Relativizar é um dos fenômenos interessantes da natureza e também da mente humana. E isso se aplica inteiramente à substância química denominada ozônio. Para a humanidade, a presença de tal agente tanto pode ser muito benéfica quanto muito preocupante. É necessária e essencial à manutenção da vida no planeta Terra uma concentração apropriada desse gás na estratosfera (faixa da atmosfera de 16 a 30 km de altitude). Assim, nessa ozonosfera, a molécula de O3 nos beneficia – e de resto a todo o planeta –, porque participa de um ciclo que absorve a radiação ultravioleta da energia solar de 220-320 nm. Sem esse filtro, sem tal escudo protetor, a vida como conhecemos teria sido – e é! – impossível. Tanto assim que, de uma maneira ou de outra, a humanidade se reuniu num esforço para proteger e salvar a camada de ozônio: o Protocolo de Montreal. No ciclo químico ozônio-oxigênio (interconversibilidade entre as duas formas), a radiação solar se transforma em energia térmica, e o que nos chega é tido como a boa radiação. A equação química representativa desse ciclo é O3 ⇌ O2 + [O], sendo que na reação de decomposição, o ozônio absorve grande quantidade de radiação ultravioleta e se divide, e, no sentido inverso, na reação de sua formação, há pequeno desprendimento de energia térmica.

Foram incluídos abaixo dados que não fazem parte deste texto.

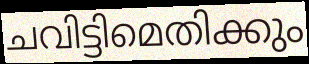
ചവിട്ടിമെതിക്കും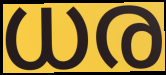
ധരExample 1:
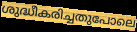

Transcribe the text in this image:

ശുദ്ധീകരിച്ചതുപോലെ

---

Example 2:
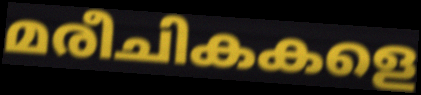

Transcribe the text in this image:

മരീചികകളെ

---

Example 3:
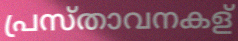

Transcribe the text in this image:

പ്രസ്താവനകള്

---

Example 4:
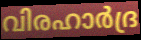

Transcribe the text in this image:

വിരഹാർദ്ര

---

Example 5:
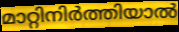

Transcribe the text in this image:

മാറ്റിനിർത്തിയാൽ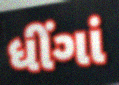
ધીંગાં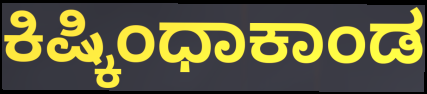
ಕಿಷ್ಕಿಂಧಾಕಾಂಡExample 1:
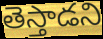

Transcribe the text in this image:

తెస్తాడని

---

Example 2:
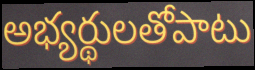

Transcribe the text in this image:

అభ్యర్థులతోపాటు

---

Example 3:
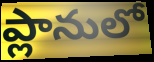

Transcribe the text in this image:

ప్లానులో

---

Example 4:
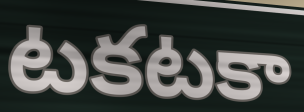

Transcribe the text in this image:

టకటకా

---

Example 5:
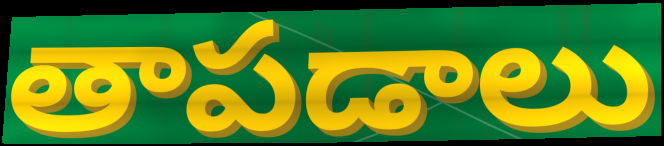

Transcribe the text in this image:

తాపడాలుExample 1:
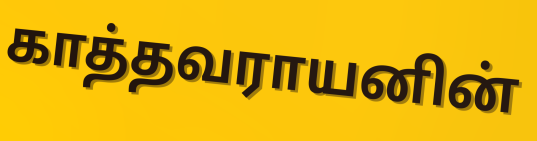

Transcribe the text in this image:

காத்தவராயனின்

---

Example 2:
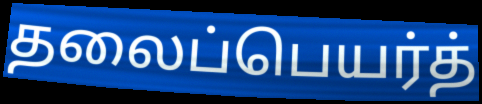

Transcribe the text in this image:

தலைப்பெயர்த்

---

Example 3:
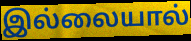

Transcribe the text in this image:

இல்லையால்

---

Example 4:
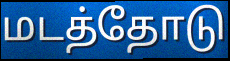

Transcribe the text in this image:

மடத்தோடு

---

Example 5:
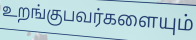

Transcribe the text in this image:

உறங்குபவர்களையும்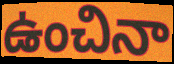
ఉంచినా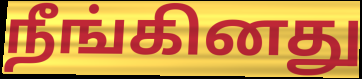
நீங்கினது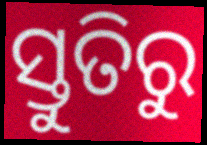
ସ୍ତୁତିରୁ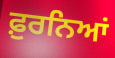
ਫ਼ੁਰਨਿਆਂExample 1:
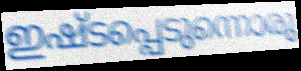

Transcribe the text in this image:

ഇഷ്ടപ്പെടുന്നൊരു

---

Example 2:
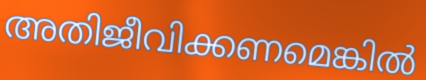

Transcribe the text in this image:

അതിജീവിക്കണമെങ്കിൽ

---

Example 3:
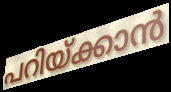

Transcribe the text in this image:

പറിയ്ക്കാൻ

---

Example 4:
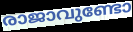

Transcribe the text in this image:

രാജാവുണ്ടോ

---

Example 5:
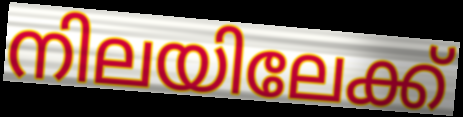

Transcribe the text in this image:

നിലയിലേക്ക്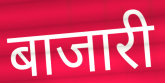
बाजारीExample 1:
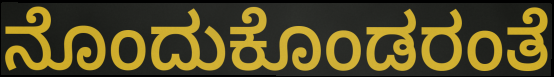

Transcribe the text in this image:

ನೊಂದುಕೊಂಡರಂತೆ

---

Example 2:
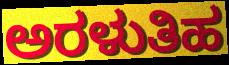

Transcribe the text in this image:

ಅರಳುತಿಹ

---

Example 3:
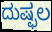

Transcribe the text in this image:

ದುಷ್ಫಲ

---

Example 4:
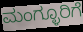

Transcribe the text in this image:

ಮಂಗ್ಳೂರಿಗೆ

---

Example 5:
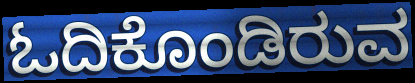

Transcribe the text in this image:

ಓದಿಕೊಂಡಿರುವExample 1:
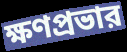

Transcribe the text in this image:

ক্ষণপ্রভার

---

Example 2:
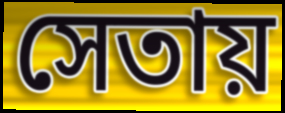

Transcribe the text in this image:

সেতায়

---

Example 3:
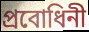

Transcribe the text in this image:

প্রবোধিনী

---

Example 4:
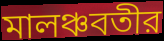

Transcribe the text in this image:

মালঞ্চবতীর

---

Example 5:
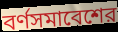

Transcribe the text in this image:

বর্ণসমাবেশের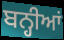
ਬਨ੍ਹੀਆਂ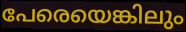
പേരെയെങ്കിലും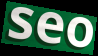
seoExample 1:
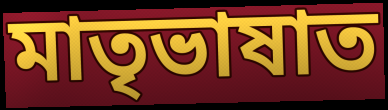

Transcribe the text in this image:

মাতৃভাষাত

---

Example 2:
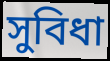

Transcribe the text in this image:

সুবিধা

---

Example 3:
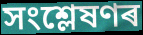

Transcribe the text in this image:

সংশ্লেষণৰ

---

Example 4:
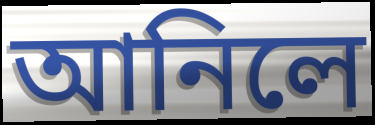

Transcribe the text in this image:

আনিলে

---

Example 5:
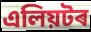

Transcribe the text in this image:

এলিয়টৰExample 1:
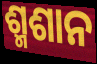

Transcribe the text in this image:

ଶ୍ମଶାନ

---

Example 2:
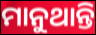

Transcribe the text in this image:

ମାନୁଥାନ୍ତି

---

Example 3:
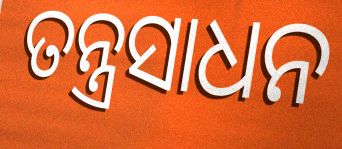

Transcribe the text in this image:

ତନ୍ତ୍ରସାଧନ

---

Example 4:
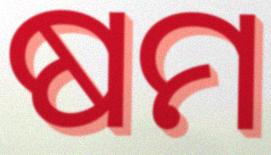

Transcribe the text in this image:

ଷମ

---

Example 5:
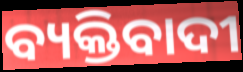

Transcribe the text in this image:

ବ୍ୟକ୍ତିବାଦୀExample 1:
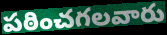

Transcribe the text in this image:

పఠించగలవారు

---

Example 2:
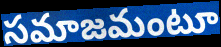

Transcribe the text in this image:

సమాజమంటూ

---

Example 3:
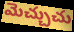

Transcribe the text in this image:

మెచ్చుచు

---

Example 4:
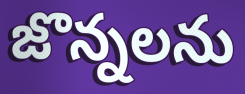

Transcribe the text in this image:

జొన్నలను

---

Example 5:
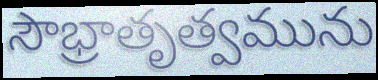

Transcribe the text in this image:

సౌభ్రాతృత్వమునుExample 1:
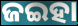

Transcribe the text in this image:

ଜଇହା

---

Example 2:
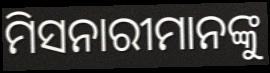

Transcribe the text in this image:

ମିସନାରୀମାନଙ୍କୁ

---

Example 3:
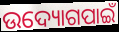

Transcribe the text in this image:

ଉଦ୍ୟୋଗପାଇଁ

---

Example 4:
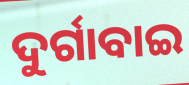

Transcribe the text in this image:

ଦୁର୍ଗାବାଇ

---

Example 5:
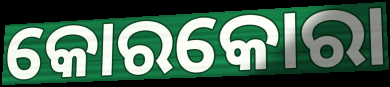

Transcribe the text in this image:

କୋରକୋରା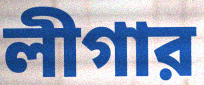
লীগারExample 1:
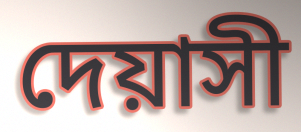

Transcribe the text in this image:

দেয়াসী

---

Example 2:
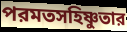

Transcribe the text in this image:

পরমতসহিষ্ণুতার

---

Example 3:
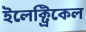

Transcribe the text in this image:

ইলেক্ট্রিকেল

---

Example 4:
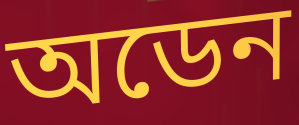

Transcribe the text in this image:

অডেন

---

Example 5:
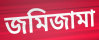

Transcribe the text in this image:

জমিজামা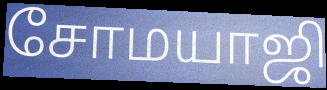
சோமயாஜி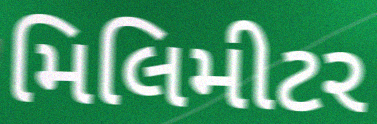
મિલિમીટરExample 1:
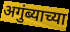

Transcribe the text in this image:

अगुंब्याच्या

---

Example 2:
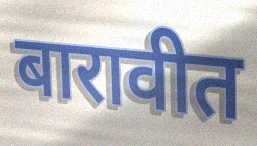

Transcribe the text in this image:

बारावीत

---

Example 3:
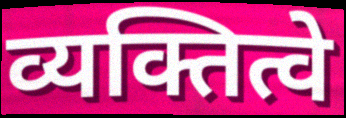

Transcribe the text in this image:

व्यक्तित्वे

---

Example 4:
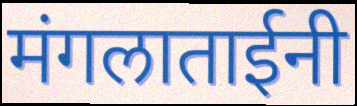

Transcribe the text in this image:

मंगलाताईनी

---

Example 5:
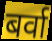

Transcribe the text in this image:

बर्वा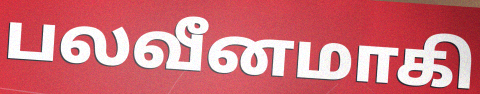
பலவீனமாகி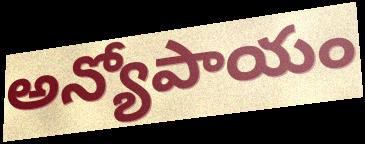
అన్యోపాయంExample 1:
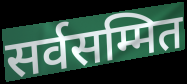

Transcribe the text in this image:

सर्वसम्मित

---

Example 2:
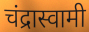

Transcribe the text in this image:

चंद्रास्वामी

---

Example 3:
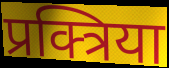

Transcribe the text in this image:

प्रक्त्रिया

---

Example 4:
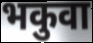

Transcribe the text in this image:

भकुवा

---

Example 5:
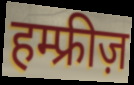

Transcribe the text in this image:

हम्फ्रीज़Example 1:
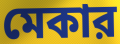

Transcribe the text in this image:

মেকার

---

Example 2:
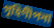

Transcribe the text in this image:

গৃহিণীপনা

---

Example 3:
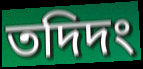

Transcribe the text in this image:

তদিদং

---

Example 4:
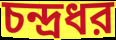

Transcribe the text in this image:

চন্দ্রধর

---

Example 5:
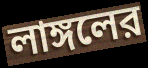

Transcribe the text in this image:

লাঙ্গলের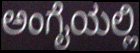
ಅಂಗೈಯಲ್ಲಿ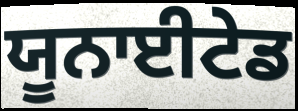
ਯੂਨਾਈਟੇਡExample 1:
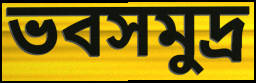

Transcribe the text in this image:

ভবসমুদ্র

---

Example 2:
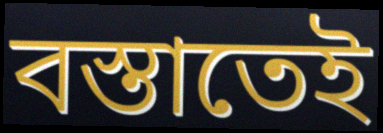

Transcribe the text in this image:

বস্তাতেই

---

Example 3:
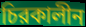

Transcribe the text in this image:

চিরকালীন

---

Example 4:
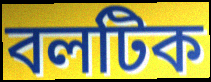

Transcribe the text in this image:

বলটিক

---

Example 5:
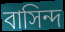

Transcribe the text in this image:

বাসিন্দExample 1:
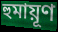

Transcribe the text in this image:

হুমায়ূণ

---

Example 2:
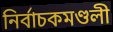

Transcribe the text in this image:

নির্বাচকমণ্ডলী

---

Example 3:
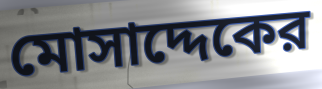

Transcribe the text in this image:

মোসাদ্দেকের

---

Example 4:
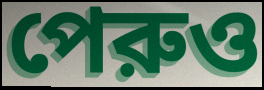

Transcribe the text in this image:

পেরুও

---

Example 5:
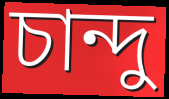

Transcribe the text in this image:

চান্দু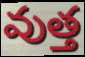
వుత్త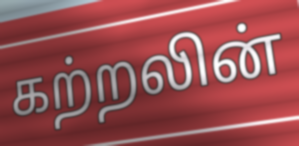
கற்றலின்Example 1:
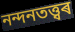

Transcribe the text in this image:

নন্দনতত্ত্বৰ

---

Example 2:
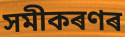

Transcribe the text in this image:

সমীকৰণৰ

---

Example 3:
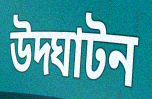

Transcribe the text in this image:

উদ্ঘাটন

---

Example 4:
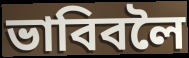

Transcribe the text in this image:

ভাবিবলৈ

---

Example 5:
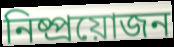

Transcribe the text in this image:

নিষ্প্ৰয়োজনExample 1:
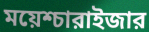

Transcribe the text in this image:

ময়েশ্চারাইজার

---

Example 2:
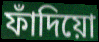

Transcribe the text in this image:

ফাঁদিয়ো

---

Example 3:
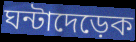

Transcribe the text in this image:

ঘন্টাদেড়েক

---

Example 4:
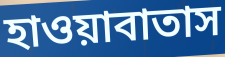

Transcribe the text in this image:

হাওয়াবাতাস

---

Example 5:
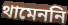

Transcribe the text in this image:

থামেননি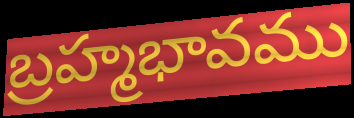
బ్రహ్మభావముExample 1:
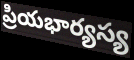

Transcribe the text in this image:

ప్రియభార్యస్య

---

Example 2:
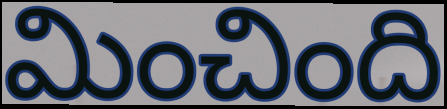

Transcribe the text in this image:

మించింది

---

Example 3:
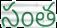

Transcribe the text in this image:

సంత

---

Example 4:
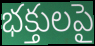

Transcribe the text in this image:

భక్తులపై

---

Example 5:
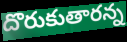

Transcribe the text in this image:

దొరుకుతారన్నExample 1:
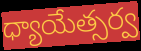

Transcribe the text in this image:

ధ్యాయేత్సర్వ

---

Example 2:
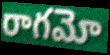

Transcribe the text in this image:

రాగమో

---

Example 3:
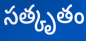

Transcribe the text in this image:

సత్కృతం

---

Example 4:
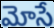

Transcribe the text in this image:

మోసే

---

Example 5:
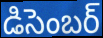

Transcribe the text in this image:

డిసెంబర్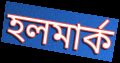
হলমার্ক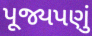
પૂજ્યપણું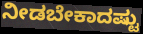
ನೀಡಬೇಕಾದಷ್ಟುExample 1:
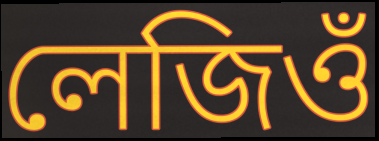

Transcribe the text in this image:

লেজিওঁ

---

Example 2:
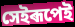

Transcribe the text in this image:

সেইৰূপেই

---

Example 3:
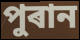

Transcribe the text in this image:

পুৰান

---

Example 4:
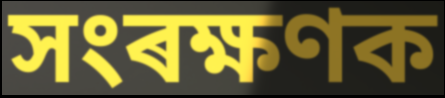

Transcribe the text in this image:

সংৰক্ষণক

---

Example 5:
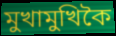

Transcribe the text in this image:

মুখামুখিকৈ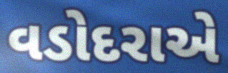
વડોદરાએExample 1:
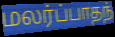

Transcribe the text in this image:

மலர்ப்பாதந்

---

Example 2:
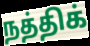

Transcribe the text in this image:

நத்திக்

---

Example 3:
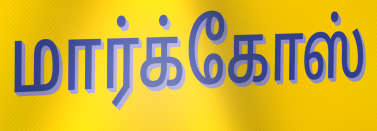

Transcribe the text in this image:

Todavia, o mesmo ozônio quando na troposfera (a camada que vai da superfície terrestre até a estratosfera) é encarado pela Toxicologia como um poluente, se ocorrer acima de determinadas concentrações e de certo tempo de residência. Nessa camada, o ozônio é formado a partir da reação com oxigênio atômico, este liberado nas reações fotoquimicas (luz do sol) de gases gerados por atividades humanas. Segundo levantamento da CETESB os veículos são responsáveis por 97% das emissões atmosféricas de Hidrocarbonetos e 96% de NOX, os principais vilões da formação do ozônio.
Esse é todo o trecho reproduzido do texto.